[TEXT UNDER STUDY Boundary: Start]

I need to extract the value of attribute where the namespace is GLOBALID in the following json format, e.g in this example I need to extract "123456"
[{
"namespace": "GLOBALID",
"key": "ID",
"value": "123456"
},
{
"namespace": "RPS",
"key": "ID",
"value": "12xt12"
}
]
However when I use select get_json_object(json_column, '$.GLOBALID.value')
it is not extracting the value (edited)
CodePudding user response:
For the pyspark, create dataframe and filter.
json = [
{
"namespace": "GLOBALID",
"key": "ID",
"value": "123456"
},
{
"namespace": "RPS",
"key": "ID",
"value": "12xt12"
}
]
df = spark.createDataFrame(json)
df.show()
# --- --------- ------
# |key|namespace| value|
# --- --------- ------
# | ID| GLOBALID|123456|
# | ID| RPS|12xt12|
# --- --------- ------
df.filter("namespace = 'GLOBALID'").select('value').rdd.map(lambda x: x[0]).collect()
# ['123456']
CodePudding user response:
You will need to parse the json
string as a JSON
value and then apply filtering. This is needed since Spark does not allow for filter expressions in JSONPath
.
from pyspark.sql import functions as F
from pyspark.sql.types import ArrayType, StringType, StructType, StructField
df = spark.createDataFrame([('[{"namespace":"GLOBALID","key":"ID","value":"123456"},{"namespace":"RPS","key":"ID","value":"12xt12"}]', ), ], ("json_column", ))
json_schema = ArrayType(StructType([StructField('namespace', StringType(),), \
StructField('value', StringType(),)]))
df.select(F.explode(F.from_json("json_column", json_schema)).alias("json"))\
.filter(F.col("json")["namespace"] == "GLOBALID")\
.select("json.value")\
.show()
Output
------
| value|
------
|123456|
------

[TEXT UNDER STUDY Boundary: End]
[GIVEN RECORDS Boundary: Start]

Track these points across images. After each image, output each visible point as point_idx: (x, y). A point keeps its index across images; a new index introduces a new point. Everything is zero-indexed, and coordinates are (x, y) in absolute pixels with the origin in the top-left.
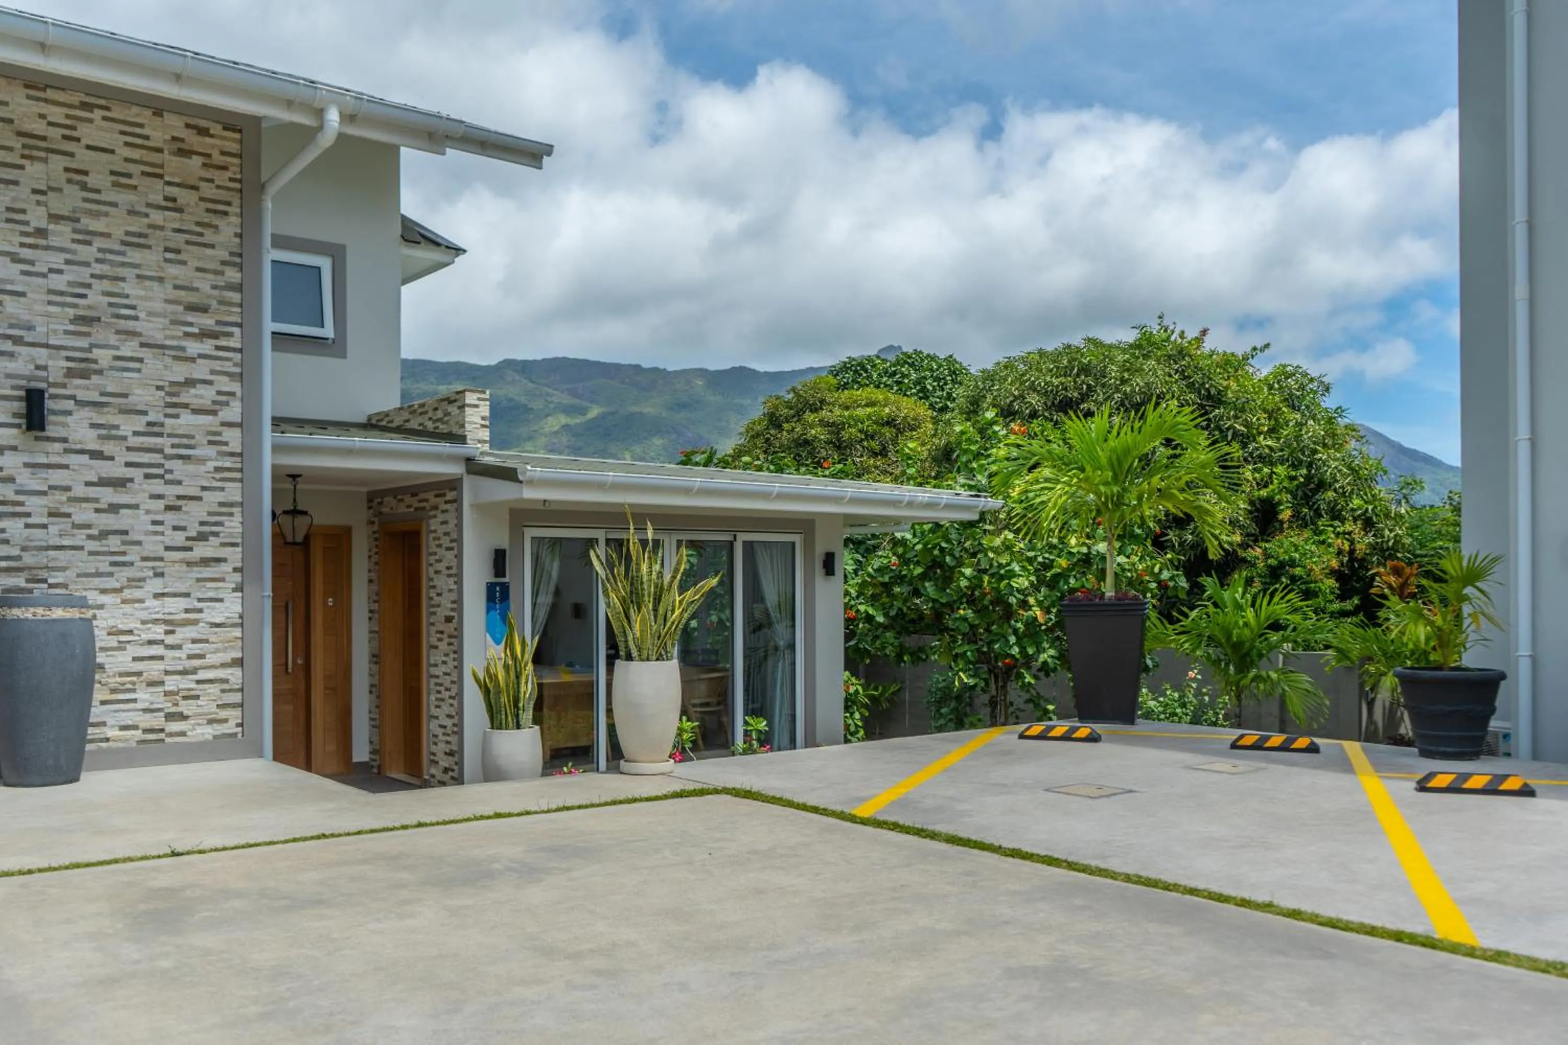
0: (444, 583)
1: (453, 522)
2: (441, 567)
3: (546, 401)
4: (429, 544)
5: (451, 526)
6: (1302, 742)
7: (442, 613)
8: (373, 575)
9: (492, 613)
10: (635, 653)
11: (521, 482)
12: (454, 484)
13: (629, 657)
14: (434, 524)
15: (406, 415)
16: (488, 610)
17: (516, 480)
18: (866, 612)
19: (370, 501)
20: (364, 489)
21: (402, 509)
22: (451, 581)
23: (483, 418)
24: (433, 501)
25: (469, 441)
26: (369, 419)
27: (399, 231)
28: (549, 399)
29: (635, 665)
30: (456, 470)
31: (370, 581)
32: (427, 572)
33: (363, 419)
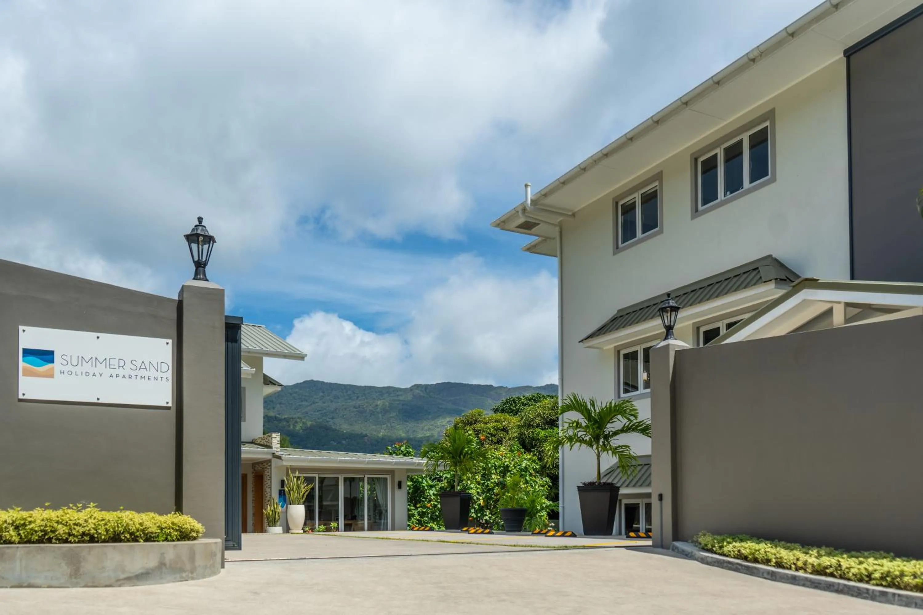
0: (268, 490)
1: (270, 472)
2: (267, 485)
3: (438, 407)
4: (266, 479)
5: (269, 473)
6: (488, 531)
7: (268, 499)
8: (254, 489)
9: (280, 499)
10: (292, 503)
11: (283, 460)
12: (270, 461)
13: (290, 504)
14: (266, 473)
15: (260, 440)
16: (279, 498)
17: (281, 459)
18: (434, 504)
19: (253, 466)
20: (251, 462)
21: (260, 468)
22: (269, 489)
23: (278, 441)
24: (266, 466)
25: (273, 448)
26: (253, 440)
27: (262, 380)
28: (440, 406)
29: (292, 506)
30: (269, 457)
31: (253, 491)
32: (265, 487)
33: (251, 441)
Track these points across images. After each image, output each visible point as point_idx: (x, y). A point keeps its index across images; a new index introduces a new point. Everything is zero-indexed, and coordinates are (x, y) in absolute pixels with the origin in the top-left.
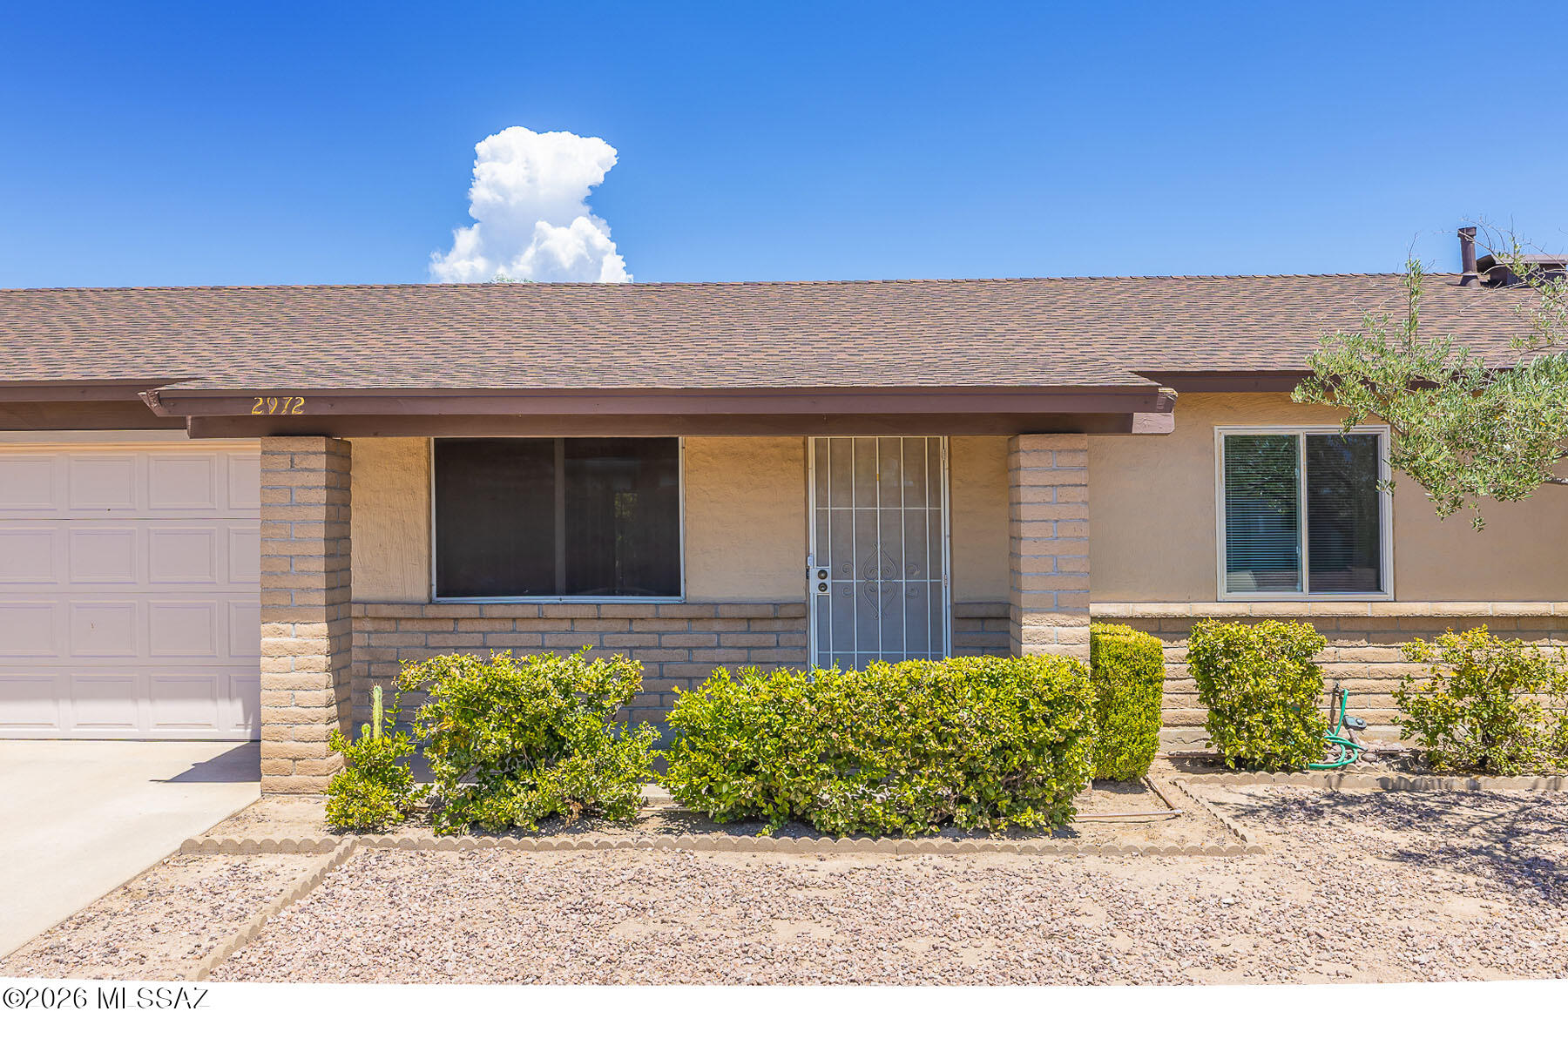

[GIVEN RECORDS Boundary: End]

- DIRECTIONS
Answer these questions from the Spark JSON thread:
(a) Which expression did the person asking try that did not extract the value?
(b) What reason does the second reply give for parsing the string as a JSON value before filtering?
(c) What is the value of the entry whose namespace is "RPS"?

- TASK OUTPUT
(a) select get_json_object(json_column, '$.GLOBALID.value')
(b) Spark does not allow filter expressions in JSONPath.
(c) 12xt12